The deposits underlie the Canadian Shield and boreal forest of the northern half of the province, on the traditional lands of Indigenous peoples. For uranium mining company Cameco, this means working with local communities to develop the resource sustainably, providing jobs and economic development while drawing upon local Indigenous knowledge to protect the lands that provide clean water and traditionally
harvested foods.
The Community-Based Environmental Monitoring Program, for example, relies on local residents for sample collection, providing
opportunities for employment, training, and business development. The program garnered a Towards Sustainable Mining Excellence Award in 2020 from the Mining Association of Canada.
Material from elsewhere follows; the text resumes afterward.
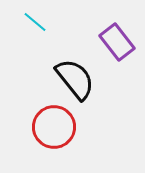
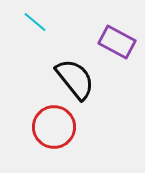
purple rectangle: rotated 24 degrees counterclockwise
A similar program, the Eastern Athabasca Regional Monitoring Program also provides Indigenous-led oversight of local country foods such as berries, fish and moose.
From a carbon standpoint, Cameco asserts that the picture gets even better when looked at within the context of energy production. Electricity generated by nuclear power produces zero carbon or greenhouse gas emissions. Last year, Cameco estimates that the uranium it sold will generate clean energy equal to taking 92 million gas-fueled cars off the road.
Recycling is also an important pillar of Cameco’s sustainability practices, whether it is using non-radioactive waste rock to build roads or realizing a 30 percent reduction of waste going to site landfills by recycling, repurposing, incineration, or reprocessing.
Mining remains an essential industry for a world hungry for food, clean energy, and products. And Saskatchewan’s mining companies are continuing to innovate to lead the world in sustainable mineral resource development.